CNN Indonesia | Jumat, 19/06/2020 02:10 WIB
Tim medis Puskesmas Kramat Jati mengambil sampel lendir saat tes swab pada ibu hamil di Ruang Publik Terpadu Ramah Anak (RPTRA) Dahlia, Kelurahan Tengah, Kramat Jati, Jakarta, Jumat, 12 Juni 2020. CNN Indonesia/Adhi Wicaksono Tim medis Puskesmas Kramat Jati mengambil sampel lendir saat tes swab pada ibu hamil di Ruang Publik Terpadu Ramah Anak (RPTRA) Dahlia, Kelurahan Tengah, Kramat Jati, Jakarta, Jumat, 12 Juni 2020. (CNN Indonesia/Adhi Wicaksono)
Medan, CNN Indonesia --

Pasien positif terpapar virus corona di Sumatera Utara mengalami lonjakan setiap hari. Sementara kasus anak terpapar Covid-19 mencapai 3,6 persen dari total kasus yang ada.

Saat ini jumlah pasien positif yang diisolasi di rumah sakit sudah mencapai 993 orang atau mengalami kenaikan 23 orang pada Kamis (18/6).

"Yang positif totalnya sebanyak 993 orang, sembuh kini mencapai 233 orang, pasien dalam pengawasan (PDP) 159 orang dan meninggal 67 orang," kata Juru Bicara Gugus Tugas Percepatan Penanganan (GTPP) Covid-19 Sumut, Aris Yudhariansyah.

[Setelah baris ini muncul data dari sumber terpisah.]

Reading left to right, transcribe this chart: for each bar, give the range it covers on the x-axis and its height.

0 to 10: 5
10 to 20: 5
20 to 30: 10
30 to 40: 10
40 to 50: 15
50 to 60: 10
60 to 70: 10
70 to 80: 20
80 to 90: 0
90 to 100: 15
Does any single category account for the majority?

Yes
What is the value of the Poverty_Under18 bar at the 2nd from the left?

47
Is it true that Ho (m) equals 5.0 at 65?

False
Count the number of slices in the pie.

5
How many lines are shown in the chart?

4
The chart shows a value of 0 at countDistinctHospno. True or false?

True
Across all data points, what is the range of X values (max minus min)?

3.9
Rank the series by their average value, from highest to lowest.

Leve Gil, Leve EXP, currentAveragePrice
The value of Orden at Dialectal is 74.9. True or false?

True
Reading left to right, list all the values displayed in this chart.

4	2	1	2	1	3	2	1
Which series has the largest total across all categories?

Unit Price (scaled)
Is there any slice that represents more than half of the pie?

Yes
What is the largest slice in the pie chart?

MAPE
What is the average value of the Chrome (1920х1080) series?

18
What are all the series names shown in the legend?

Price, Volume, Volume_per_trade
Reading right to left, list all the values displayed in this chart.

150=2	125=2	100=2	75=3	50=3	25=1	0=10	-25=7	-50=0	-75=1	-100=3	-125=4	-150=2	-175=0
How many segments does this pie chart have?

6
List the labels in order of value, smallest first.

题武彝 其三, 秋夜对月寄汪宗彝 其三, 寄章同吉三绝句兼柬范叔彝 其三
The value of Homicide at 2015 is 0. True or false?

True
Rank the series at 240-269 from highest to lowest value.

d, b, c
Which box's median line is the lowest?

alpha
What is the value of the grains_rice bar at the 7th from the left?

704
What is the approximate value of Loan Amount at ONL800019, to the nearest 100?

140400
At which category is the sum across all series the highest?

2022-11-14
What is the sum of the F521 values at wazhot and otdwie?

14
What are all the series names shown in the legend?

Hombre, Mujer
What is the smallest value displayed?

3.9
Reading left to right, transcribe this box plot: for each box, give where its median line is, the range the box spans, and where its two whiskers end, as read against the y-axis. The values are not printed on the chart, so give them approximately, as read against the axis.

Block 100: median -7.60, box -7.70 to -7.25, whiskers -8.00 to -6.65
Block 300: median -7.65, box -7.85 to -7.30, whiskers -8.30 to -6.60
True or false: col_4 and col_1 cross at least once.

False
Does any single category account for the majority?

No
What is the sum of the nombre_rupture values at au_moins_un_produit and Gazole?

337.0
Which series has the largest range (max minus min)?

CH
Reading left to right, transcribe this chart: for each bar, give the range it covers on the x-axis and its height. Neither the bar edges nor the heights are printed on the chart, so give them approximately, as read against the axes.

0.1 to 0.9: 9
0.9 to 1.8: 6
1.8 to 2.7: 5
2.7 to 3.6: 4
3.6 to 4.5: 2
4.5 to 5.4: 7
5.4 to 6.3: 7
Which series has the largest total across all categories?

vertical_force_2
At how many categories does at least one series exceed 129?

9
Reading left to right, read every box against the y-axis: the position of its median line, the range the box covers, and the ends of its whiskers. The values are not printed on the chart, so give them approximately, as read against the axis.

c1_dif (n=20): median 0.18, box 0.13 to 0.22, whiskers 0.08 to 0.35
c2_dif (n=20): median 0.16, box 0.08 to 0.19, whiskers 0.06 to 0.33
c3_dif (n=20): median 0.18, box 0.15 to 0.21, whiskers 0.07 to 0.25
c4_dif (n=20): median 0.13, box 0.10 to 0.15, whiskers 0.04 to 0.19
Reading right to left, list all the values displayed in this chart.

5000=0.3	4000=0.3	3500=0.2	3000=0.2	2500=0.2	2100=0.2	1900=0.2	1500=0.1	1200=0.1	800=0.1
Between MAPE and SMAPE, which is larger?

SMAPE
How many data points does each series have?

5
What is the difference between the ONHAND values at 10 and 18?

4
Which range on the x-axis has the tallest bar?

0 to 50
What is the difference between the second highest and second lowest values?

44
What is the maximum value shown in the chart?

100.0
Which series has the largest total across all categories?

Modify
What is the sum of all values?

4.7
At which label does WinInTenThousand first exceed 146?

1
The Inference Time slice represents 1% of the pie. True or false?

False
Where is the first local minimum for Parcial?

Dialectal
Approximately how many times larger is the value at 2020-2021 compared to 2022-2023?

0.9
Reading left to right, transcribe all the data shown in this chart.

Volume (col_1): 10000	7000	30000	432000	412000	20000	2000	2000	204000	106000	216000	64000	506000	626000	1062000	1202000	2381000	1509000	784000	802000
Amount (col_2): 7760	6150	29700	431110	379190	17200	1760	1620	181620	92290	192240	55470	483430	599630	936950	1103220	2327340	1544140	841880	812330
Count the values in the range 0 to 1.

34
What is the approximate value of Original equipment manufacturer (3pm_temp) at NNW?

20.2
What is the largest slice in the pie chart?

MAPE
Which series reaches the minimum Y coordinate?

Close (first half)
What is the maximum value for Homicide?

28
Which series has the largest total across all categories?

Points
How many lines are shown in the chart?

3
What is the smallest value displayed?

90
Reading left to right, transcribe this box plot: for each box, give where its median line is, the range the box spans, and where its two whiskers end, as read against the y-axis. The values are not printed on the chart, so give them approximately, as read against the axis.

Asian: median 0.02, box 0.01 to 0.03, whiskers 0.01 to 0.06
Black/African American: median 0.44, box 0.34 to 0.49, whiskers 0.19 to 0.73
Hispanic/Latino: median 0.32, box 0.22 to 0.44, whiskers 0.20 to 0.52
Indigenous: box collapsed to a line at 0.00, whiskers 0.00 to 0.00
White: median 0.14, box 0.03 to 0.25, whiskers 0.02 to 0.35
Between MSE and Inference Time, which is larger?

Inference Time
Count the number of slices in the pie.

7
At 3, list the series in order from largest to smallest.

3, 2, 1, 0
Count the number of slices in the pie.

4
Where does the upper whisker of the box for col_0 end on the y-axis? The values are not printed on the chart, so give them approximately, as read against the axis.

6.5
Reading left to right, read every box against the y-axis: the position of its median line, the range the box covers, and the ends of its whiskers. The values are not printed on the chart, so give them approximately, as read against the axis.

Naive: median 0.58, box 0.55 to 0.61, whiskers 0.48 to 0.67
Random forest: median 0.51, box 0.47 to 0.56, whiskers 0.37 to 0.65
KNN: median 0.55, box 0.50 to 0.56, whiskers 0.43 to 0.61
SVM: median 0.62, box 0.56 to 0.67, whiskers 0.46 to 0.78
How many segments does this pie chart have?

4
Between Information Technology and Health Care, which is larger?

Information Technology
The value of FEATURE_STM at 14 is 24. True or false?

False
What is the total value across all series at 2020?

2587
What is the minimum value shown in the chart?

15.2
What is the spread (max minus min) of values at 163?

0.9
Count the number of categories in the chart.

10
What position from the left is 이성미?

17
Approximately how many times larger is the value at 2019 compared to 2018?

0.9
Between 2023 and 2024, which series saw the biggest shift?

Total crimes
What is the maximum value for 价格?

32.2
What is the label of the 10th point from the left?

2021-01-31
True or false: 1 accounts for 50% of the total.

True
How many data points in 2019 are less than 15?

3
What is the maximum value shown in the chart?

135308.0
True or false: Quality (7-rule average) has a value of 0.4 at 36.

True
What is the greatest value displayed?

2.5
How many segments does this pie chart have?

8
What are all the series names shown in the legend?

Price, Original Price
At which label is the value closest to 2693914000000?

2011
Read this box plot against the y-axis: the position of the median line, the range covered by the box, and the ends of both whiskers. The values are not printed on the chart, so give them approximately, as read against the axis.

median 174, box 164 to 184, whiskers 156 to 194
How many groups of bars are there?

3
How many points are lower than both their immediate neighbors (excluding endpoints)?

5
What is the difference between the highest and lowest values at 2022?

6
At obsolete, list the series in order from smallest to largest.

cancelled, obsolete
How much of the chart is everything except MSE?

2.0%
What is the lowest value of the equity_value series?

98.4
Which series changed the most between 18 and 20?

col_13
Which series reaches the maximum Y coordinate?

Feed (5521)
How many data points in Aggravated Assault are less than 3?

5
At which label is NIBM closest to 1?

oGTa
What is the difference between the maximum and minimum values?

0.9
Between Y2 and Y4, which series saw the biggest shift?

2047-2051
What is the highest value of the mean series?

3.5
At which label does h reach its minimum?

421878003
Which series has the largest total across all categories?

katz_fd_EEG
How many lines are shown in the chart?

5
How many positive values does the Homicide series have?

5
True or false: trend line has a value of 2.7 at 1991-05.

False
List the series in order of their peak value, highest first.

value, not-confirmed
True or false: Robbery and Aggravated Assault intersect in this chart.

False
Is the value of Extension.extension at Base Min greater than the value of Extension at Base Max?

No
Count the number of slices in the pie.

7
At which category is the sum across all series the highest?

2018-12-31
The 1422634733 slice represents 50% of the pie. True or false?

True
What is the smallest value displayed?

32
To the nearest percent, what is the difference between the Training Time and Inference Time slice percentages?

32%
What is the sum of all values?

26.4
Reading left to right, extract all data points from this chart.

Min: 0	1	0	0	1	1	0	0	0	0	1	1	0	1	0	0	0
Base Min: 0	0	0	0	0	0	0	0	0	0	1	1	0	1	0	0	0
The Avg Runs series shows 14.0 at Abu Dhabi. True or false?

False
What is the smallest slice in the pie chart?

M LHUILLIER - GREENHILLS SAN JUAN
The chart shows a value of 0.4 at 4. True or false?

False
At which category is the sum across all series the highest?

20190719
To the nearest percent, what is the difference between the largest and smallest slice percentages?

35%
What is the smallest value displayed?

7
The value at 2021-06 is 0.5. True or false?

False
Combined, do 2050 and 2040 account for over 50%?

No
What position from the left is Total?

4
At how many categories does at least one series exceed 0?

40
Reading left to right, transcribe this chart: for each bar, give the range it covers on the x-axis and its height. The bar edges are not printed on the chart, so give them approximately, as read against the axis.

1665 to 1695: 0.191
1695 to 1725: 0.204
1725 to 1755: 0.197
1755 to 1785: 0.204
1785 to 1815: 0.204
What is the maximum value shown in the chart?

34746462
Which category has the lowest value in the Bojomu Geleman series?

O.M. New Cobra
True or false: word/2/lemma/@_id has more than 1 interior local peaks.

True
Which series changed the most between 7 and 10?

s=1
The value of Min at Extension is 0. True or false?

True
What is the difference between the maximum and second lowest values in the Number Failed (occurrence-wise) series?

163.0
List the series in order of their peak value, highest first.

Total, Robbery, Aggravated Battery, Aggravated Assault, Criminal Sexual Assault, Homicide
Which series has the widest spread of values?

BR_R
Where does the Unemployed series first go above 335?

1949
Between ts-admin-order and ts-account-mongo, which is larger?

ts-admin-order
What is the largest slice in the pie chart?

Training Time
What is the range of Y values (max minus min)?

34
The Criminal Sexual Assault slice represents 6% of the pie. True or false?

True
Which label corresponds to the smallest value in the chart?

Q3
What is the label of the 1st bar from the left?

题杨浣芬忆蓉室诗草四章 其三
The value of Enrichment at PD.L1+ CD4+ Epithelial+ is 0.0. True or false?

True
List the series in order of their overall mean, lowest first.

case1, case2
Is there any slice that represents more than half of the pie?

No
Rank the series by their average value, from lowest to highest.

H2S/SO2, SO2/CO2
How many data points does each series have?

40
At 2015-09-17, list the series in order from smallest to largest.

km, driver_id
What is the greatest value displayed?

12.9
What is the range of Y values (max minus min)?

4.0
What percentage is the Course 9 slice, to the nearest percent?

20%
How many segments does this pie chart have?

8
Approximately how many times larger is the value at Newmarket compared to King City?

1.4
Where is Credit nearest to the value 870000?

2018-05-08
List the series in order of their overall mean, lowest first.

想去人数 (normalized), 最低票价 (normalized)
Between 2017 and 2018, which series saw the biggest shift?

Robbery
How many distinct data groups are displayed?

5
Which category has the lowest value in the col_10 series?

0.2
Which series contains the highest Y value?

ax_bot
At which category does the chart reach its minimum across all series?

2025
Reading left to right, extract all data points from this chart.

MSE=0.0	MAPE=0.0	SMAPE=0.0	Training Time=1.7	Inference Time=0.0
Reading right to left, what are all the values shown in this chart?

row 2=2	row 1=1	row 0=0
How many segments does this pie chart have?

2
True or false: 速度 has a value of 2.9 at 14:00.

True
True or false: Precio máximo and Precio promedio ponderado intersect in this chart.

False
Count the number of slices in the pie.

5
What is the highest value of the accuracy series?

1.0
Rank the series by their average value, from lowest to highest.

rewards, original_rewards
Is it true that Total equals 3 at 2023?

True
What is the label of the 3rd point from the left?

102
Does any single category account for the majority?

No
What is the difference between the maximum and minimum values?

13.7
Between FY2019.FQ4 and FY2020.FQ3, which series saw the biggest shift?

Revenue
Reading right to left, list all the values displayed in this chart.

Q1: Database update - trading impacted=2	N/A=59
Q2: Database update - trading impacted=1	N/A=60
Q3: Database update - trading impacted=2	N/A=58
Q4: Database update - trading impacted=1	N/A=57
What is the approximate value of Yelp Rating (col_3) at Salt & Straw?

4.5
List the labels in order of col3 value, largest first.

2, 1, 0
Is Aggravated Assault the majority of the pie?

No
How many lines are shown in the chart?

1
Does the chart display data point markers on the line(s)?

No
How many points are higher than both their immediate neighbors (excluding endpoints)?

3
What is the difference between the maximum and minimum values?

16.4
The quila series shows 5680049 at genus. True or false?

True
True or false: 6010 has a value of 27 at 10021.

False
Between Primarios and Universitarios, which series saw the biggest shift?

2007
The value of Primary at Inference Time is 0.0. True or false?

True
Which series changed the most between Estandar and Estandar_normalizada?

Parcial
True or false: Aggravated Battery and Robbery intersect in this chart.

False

Aris menjelaskan anak-anak adalah salah satu kelompok yang rentan terkena Covid-19. Tingkat penularan pada anak di Indonesia juga cukup tinggi. 

"Menghindari penularan Covid-19 pada kalangan anak-anak, diperlukan peran aktif para orang tua. Antara lain, orang tua harus mencontohkan kedisiplinan dalam menjalankan protokol kesehatan pada anak. Orang tua harus mencontohkan pola hidup bersih dan sehat agar anak mau melakukan hal yang sama," kata Aris.

Aris melanjutkan anak-anak tetap dapat beraktivitas di luar ruangan, namun harus memperhatikan protokol kesehatan. "Di antaranya mencuci tangan dengan sabun, menggunakan masker di tempat umum dan menjaga kebugaran tubuh," ujarnya.

Insert Artikel - Waspada Virus CoronaInsert Artikel - Waspada Virus Corona. (CNN Indonesia/Fajrian)

Di awal masa pandemi, anak-anak sempat disebut sebagai kelompok usia yang relatif tidak rentan terkena Covid-19. Awal Maret 2020 lalu, Pusat Pengendalian dan Pencegahan Penyakit Amerika menyatakan gejala Covid-19 pada anak-anak tidak fatal.

Namun, belakangan lembaga tersebut merevisi pernyataan itu dengan menyatakan bahwa gejala anak yang terinfeksi Covid-19 mirip dengan kondisi multisystem inflammatory syndrome in children, yaitu kondisi ketika ada bagian tubuh anak yang meradang, seperti jantung, paru-paru, ginjal, otak, kulit, mata hingga organ pencernaan.

"Lembaga tersebut menyatakan tanda-tanda infeksi Covid-19 pada anak tersebut adalah demam, sakit perut hingga diare, muntah, sakit leher, muncul ruam dan mata merah serta merasa sangat lelah," paparnya.

Dalam kasus yang parah, anak-anak yang terserang Covid-19 juga dapat memperlihatkan tanda sesak napas, sakit perut parah dan bibir serta wajah kebiruan. Jika muncul tanda-tanda ini, segera bawa anak ke rumah sakit. Sebagian besar anak bisa sembuh dengan pengobatan medis bila gejalanya ditemukan sejak dini.

"Masyarakat harus menjaga kesehatan tubuhnya dengan berolahraga. Menjaga daya tahan tubuh adalah salah satu cara untuk melawan Covid-19. Namun agar tetap menjaga protokol kesehatan saat berolahraga," katanya.

Jika merasa olahraga di luar ruangan tidak aman karena banyak kerumunan orang atau wilayah kita sedang merebak wabah penyakit, sebaiknya tetap berolahraga di rumah saja. "Banyak opsi yang kita pilih untuk berolahraga di dalam rumah, misalnya dengan gerakan tanpa alat seperti senam, yoga dan lain-lain," lanjut Aris.